Norway’s central bank pauses rate hiking

 

Bloomberg

Norway’s central bank paused monetary tightening while signalling a likely quarter-point increase in borrowing costs in March is still needed to bring inflation under control.
Norges Bank kept the key deposit rate on hold at 2.75% on Thursday, as forecast by the majority of economists in a Bloomberg survey.
Governor Ida Wolden Bache said the benchmark “will most likely be raised in March,” an outlook that would chime with guidance in December that the key interest rate would increase to “around 3%” this year.
“The policy rate will need to be increased somewhat further,” officials said. Even so, the rate “has been raised considerably over a short period of time, and monetary policy has started to have a tightening effect on the economy. This may suggest a more gradual approach to policy rate setting.”
Norway’s currency has weakened 7% over the past 12 months versus the euro.
, the biggest depreciation among G-10 peers together with the Swedish krona.
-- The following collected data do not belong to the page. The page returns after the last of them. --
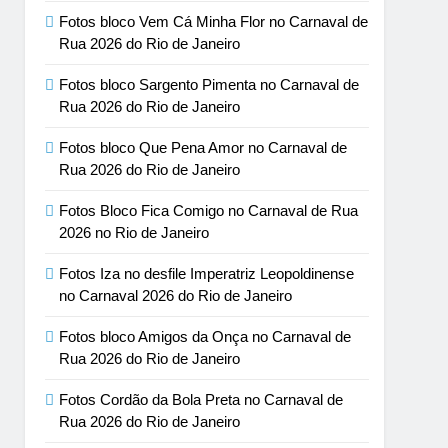
Fotos bloco Vem Cá Minha Flor no Carnaval de
Rua 2026 do Rio de Janeiro
Fotos bloco Sargento Pimenta no Carnaval de
Rua 2026 do Rio de Janeiro
Fotos bloco Que Pena Amor no Carnaval de
Rua 2026 do Rio de Janeiro
Fotos Bloco Fica Comigo no Carnaval de Rua
2026 no Rio de Janeiro
Fotos Iza no desfile Imperatriz Leopoldinense
no Carnaval 2026 do Rio de Janeiro
Fotos bloco Amigos da Onça no Carnaval de
Rua 2026 do Rio de Janeiro
Fotos Cordão da Bola Preta no Carnaval de
Rua 2026 do Rio de Janeiro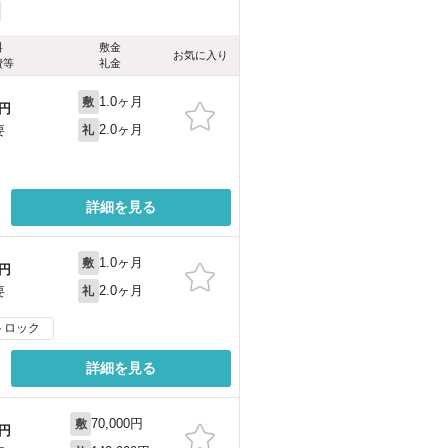
料
敷金
お気に入り
費等
礼金
1.0ヶ月
敷
円
2.0ヶ月
要
礼
詳細を見る
1.0ヶ月
敷
円
2.0ヶ月
要
礼
トロック
詳細を見る
70,000円
敷
円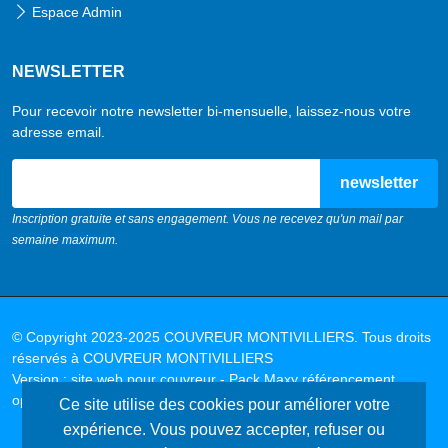
Espace Admin
NEWSLETTER
Pour recevoir notre newsletter bi-mensuelle, laissez-nous votre
adresse email.
email
Inscription gratuite et sans engagement. Vous ne recevez qu'un mail par
semaine maximum.
© Copyright 2023-2025
COUVREUR MONTIVILLIERS
. Tous droits
réservés à
COUVREUR MONTIVILLIERS
Version :
site web pour couvreur - Pack Maxy référencement
optimisé SEO local - V3.0 - Janvier 2025
Ce site utilise des cookies pour améliorer votre
site internet créer par
MAXYPUB
expérience. Vous pouvez accepter, refuser ou
vous aussi obtenez un site internet spéciale couvreur à partir de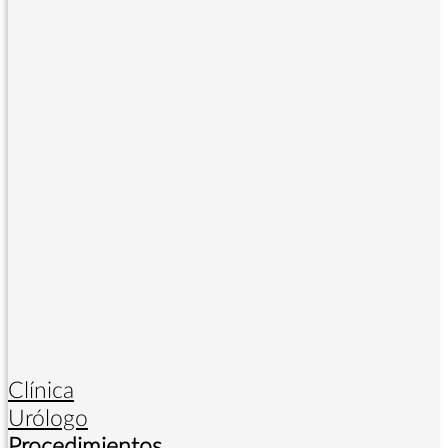
Clínica
Urólogo
Procedimientos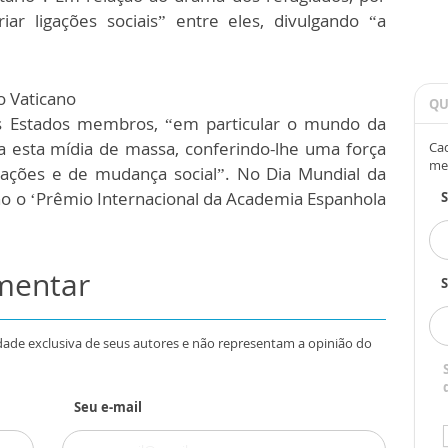
ar ligações sociais” entre eles, divulgando “a
o Vaticano
QU
os Estados membros, “em particular o mundo da
a esta mídia de massa, conferindo-lhe uma força
Cad
me
erações e de mudança social”. No Dia Mundial da
no o ‘Prêmio Internacional da Academia Espanhola
omentar
S
dade exclusiva de seus autores e não representam a opinião do
Seu e-mail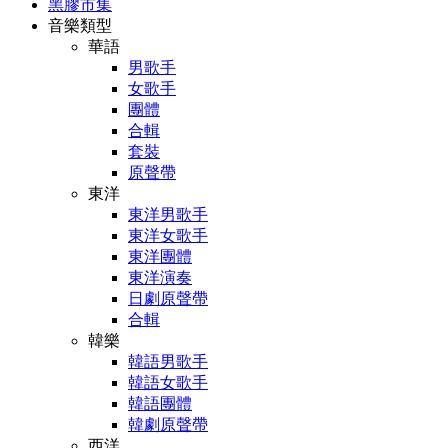
黑膠市集
音樂類型
華語
男歌手
女歌手
團體
合輯
套裝
原聲帶
東洋
東洋男歌手
東洋女歌手
東洋團體
東洋演奏
日劇原聲帶
合輯
韓樂
韓語男歌手
韓語女歌手
韓語團體
韓劇原聲帶
西洋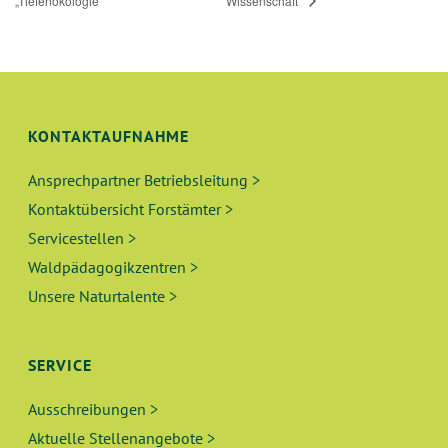
„Tiefenökologie“
Wissenschaft“
KONTAKTAUFNAHME
Ansprechpartner Betriebsleitung >
Kontaktübersicht Forstämter >
Servicestellen >
Waldpädagogikzentren >
Unsere Naturtalente >
SERVICE
Ausschreibungen >
Aktuelle Stellenangebote >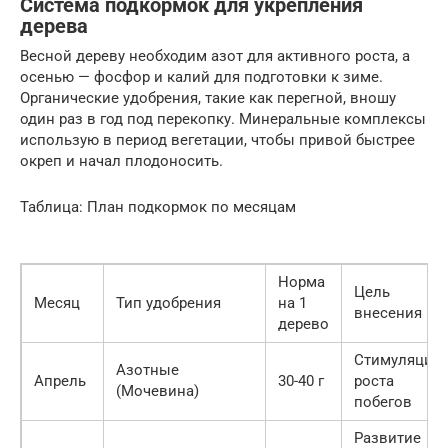
Система подкормок для укрепления
дерева
Весной дереву необходим азот для активного роста, а
осенью — фосфор и калий для подготовки к зиме.
Органические удобрения, такие как перегной, вношу
один раз в год под перекопку. Минеральные комплексы
использую в период вегетации, чтобы привой быстрее
окреп и начал плодоносить.
Таблица: План подкормок по месяцам
Норма
Цель
Месяц
Тип удобрения
на 1
внесения
дерево
Стимуляция
Азотные
Апрель
30-40 г
роста
(Мочевина)
побегов
Развитие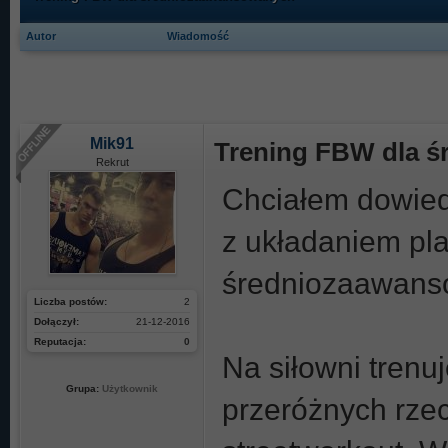
Autor
Wiadomość
Mik91
Trening FBW dla 
Rekrut
Chciałem dowiedzi
z układaniem pl
średniozaawan
Liczba postów:
2
Dołączył:
21-12-2016
Reputacja:
0
Na siłowni trenuj
Grupa:
Użytkownik
przeróżnych rzecz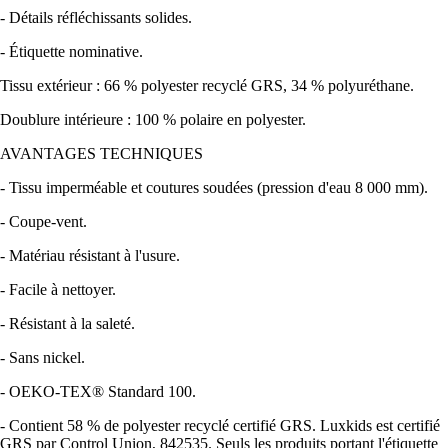
- Détails réfléchissants solides.
- Étiquette nominative.
Tissu extérieur : 66 % polyester recyclé GRS, 34 % polyuréthane.
Doublure intérieure : 100 % polaire en polyester.
AVANTAGES TECHNIQUES
- Tissu imperméable et coutures soudées (pression d'eau 8 000 mm).
- Coupe-vent.
- Matériau résistant à l'usure.
- Facile à nettoyer.
- Résistant à la saleté.
- Sans nickel.
- OEKO-TEX® Standard 100.
- Contient 58 % de polyester recyclé certifié GRS. Luxkids est certifié
GRS par Control Union, 842535. Seuls les produits portant l'étiquette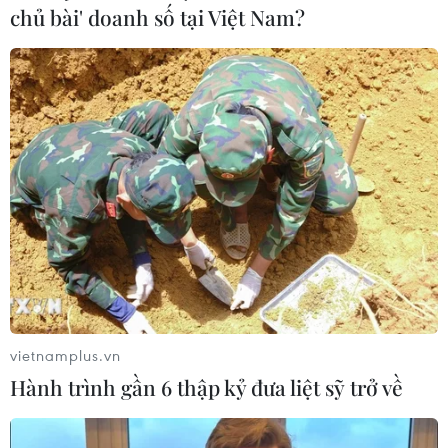
chủ bài' doanh số tại Việt Nam?
vietnamplus.vn
Hành trình gần 6 thập kỷ đưa liệt sỹ trở về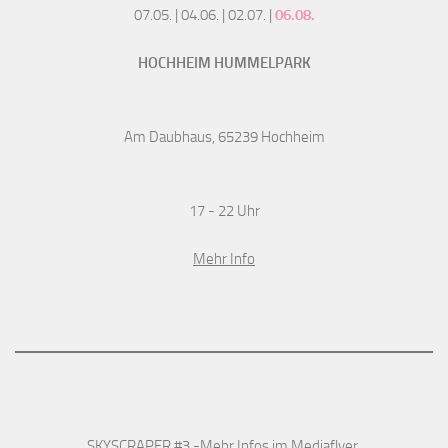
07.05. | 04.06. | 02.07. |
06.08.
HOCHHEIM HUMMELPARK
Am Daubhaus, 65239 Hochheim
17 - 22 Uhr
Mehr Info
SKYSCRAPER #3 -Mehr Infos im
Mediaflyer
.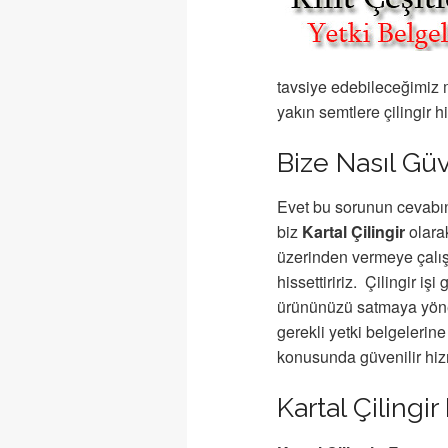
tavsiye edebileceğimiz 
yakın semtlere çilingir 
Bize Nasıl Güv
Evet bu sorunun cevabını
biz
Kartal Çilingir
olara
üzerinden vermeye çalış
hissettiririz. Çilingir i
ürününüzü satmaya yönel
gerekli yetki belgelerine 
konusunda güvenilir hiz
Kartal Çilingi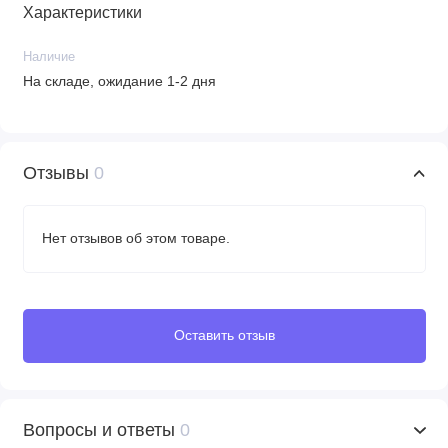
Характеристики
Наличие
На складе, ожидание 1-2 дня
Отзывы
0
Нет отзывов об этом товаре.
Оставить отзыв
Вопросы и ответы
0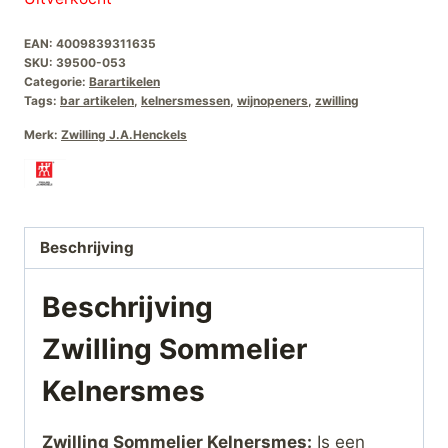
was:
is:
EAN:
4009839311635
€62,95.
€29,95.
SKU:
39500-053
Categorie:
Barartikelen
Tags:
bar artikelen
,
kelnersmessen
,
wijnopeners
,
zwilling
Merk:
Zwilling J.A.Henckels
Beschrijving
Beschrijving
Zwilling Sommelier
Kelnersmes
Zwilling Sommelier Kelnersmes:
Is een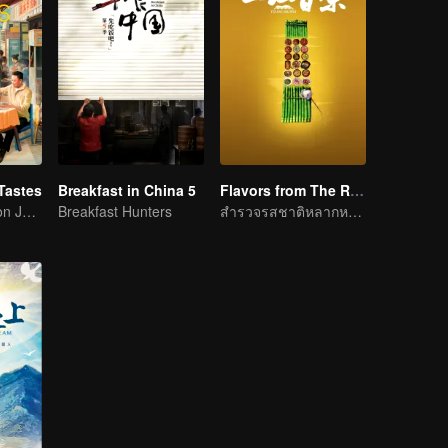
Tastes
Breakfast in China 5
Flavors from The River
Flavor Exploration Journey of Chen Xiaoqing
Breakfast Hunters
สำรวจรสชาติหลากหลายริมแม่น้ำจื่อ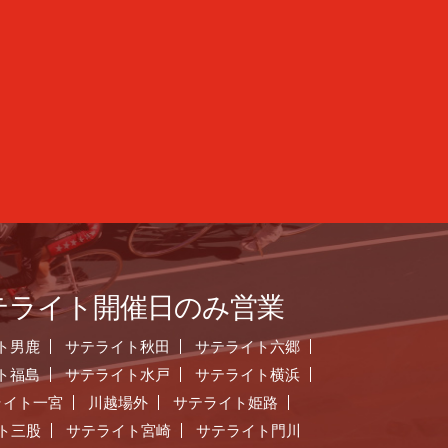
テライト開催日のみ営業
ト男鹿
サテライト秋田
サテライト六郷
ト福島
サテライト水戸
サテライト横浜
ライト一宮
川越場外
サテライト姫路
ト三股
サテライト宮崎
サテライト門川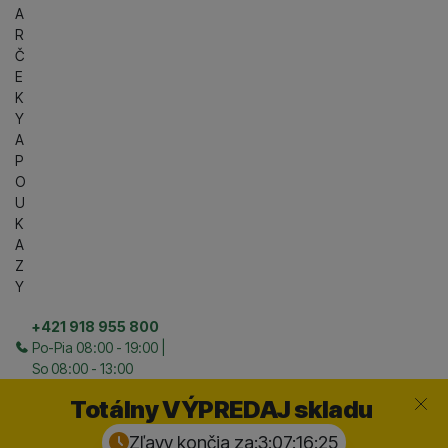
A
R
Č
E
K
Y
A
P
O
U
K
A
Z
Y
+421 918 955 800
Po-Pia 08:00 - 19:00 |
So 08:00 - 13:00
Zavrieť
Totálny VÝPREDAJ skladu
Zľavy končia za:
3:07:16:
24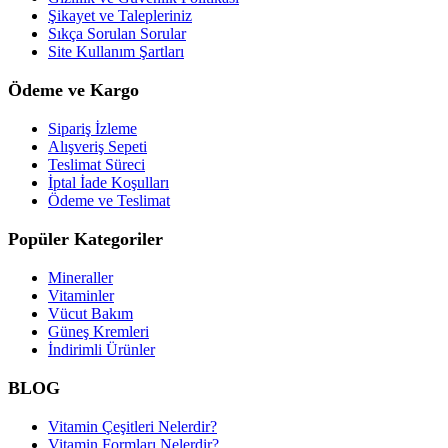
Şikayet ve Talepleriniz
Sıkça Sorulan Sorular
Site Kullanım Şartları
Ödeme ve Kargo
Sipariş İzleme
Alışveriş Sepeti
Teslimat Süreci
İptal İade Koşulları
Ödeme ve Teslimat
Popüler Kategoriler
Mineraller
Vitaminler
Vücut Bakım
Güneş Kremleri
İndirimli Ürünler
BLOG
Vitamin Çeşitleri Nelerdir?
Vitamin Formları Nelerdir?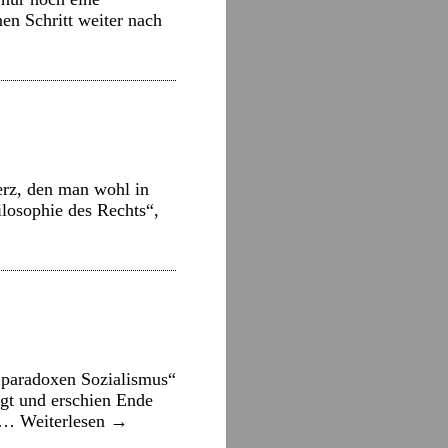
en Schritt weiter nach
herz, den man wohl in
ilosophie des Rechts“,
 paradoxen Sozialismus“
gt und erschien Ende
s …
Weiterlesen
→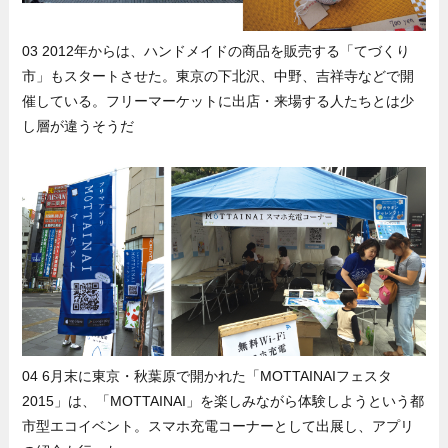
03 2012年からは、ハンドメイドの商品を販売する「てづくり
市」もスタートさせた。東京の下北沢、中野、吉祥寺などで開
催している。フリーマーケットに出店・来場する人たちとは少
し層が違うそうだ
04 6月末に東京・秋葉原で開かれた「MOTTAINAIフェスタ
2015」は、「MOTTAINAI」を楽しみながら体験しようという都
市型エコイベント。スマホ充電コーナーとして出展し、アプリ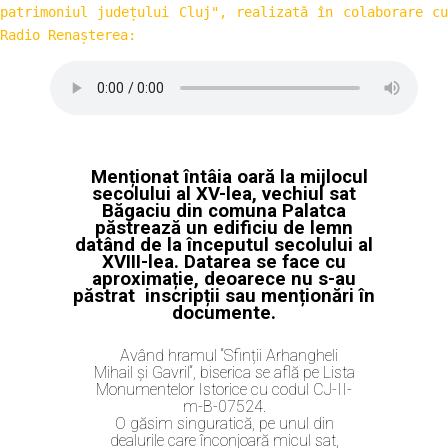
patrimoniul județului Cluj", realizată în colaborare cu 
Radio Renașterea:
Menționat întâia oară la mijlocul
secolului al XV-lea, vechiul sat
Băgaciu din comuna Palatca
păstrează un edificiu de lemn
datând de la începutul secolului al
XVIII-lea. Datarea se face cu
aproximație, deoarece nu s-au
păstrat inscripții sau menționări în
documente.
Având hramul “Sfinții Arhangheli
Mihail și Gavril“, biserica se află pe Lista
Monumentelor Istorice cu codul CJ-II-
m-B-07524.
O găsim singuratică, pe unul din
dealurile care înconjoară micul sat,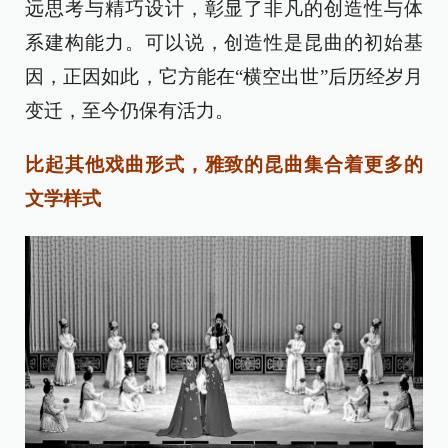
远思考与精巧设计，彰显了非凡的创造性与体
系建构能力。可以说，创造性是昆曲的初始基
因，正因如此，它方能在“横空出世”后历经岁月
变迁，至今仍保有活力。
比起其他戏曲形式，雅致的昆曲集合着更多的
文学样式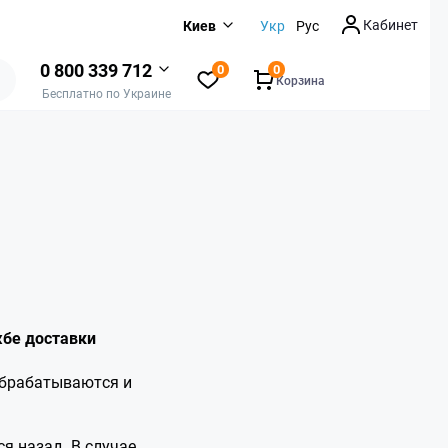
Кабинет
Киев
Укр
Рус
0 800 339 712
0
0
Корзина
Бесплатно по Украине
жбе доставки
обрабатываются и
ся назад. В случае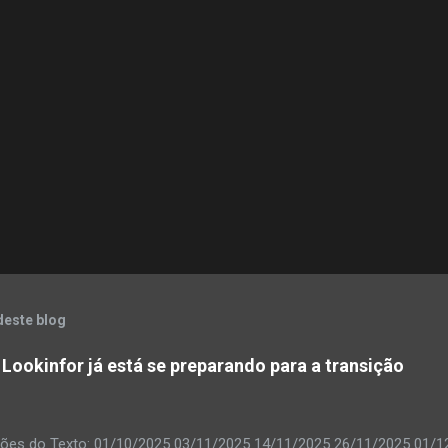
deste blog
 Lookinfor já está se preparando para a transição
ções do Texto: 01/10/2025 03/11/2025 14/11/2025 26/11/2025 01/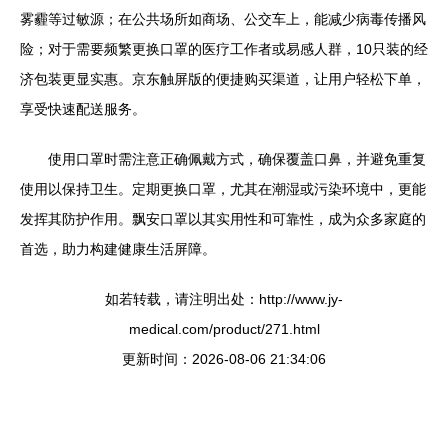
雾霾等过敏源；在公共场所如商场、公交车上，能减少病毒传播风
险；对于需要频繁更换口罩的医疗工作者或易感人群，10只装的经
济包装更显实惠。京东触屏版的便捷购买渠道，让用户轻松下单，
享受快速配送服务。
使用口罩时需注意正确佩戴方式，确保覆盖口鼻，并避免重复
使用以保持卫生。定期更换口罩，尤其在潮湿或污染环境中，更能
发挥其防护作用。飘安口罩以其实用性和可靠性，成为众多家庭的
首选，助力构建健康生活屏障。
如若转载，请注明出处：http://www.jy-
medical.com/product/271.html
更新时间：2026-08-06 21:34:06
The krone pared losses after the decision, trading 0.4% weaker at around 10.72 against the euro as of 9:30 am in London.
Traders trimmed bets on rate hikes by June to 54 basis points, the lowest in more than a month, according to forward-rate agreements.
The decision doesn’t give any clear indication on whether Norway may be among the first in the G-10 sphere of major currency jurisdictions to end monetary tightening, after it led that group to start rate hikes in September 2021.
Marius Gonsholt Hov, an analyst at Svenska Handelsbanken AB in Oslo, said he believes the peak is at hand.
“Norges Bank will deliver another 25 basis-point rate hike in March, to 3%, but that is also the peak in our view,” Gonsholt Hov said. “Further ahead, we believe that Norges Bank will stick to 3% for the remainder of this year, to be sure that inflationary pressures are in fact abating.”
In contrast, Nordea Bank Abp’s Kjetil Olsen and Dane Cekov continue to forecast a last hike to 3.25% in June after a March move, saying they “still think developments in the economy going forward will be slightly better” than the central bank forecasts, “and there is also upside risk to wage growth.”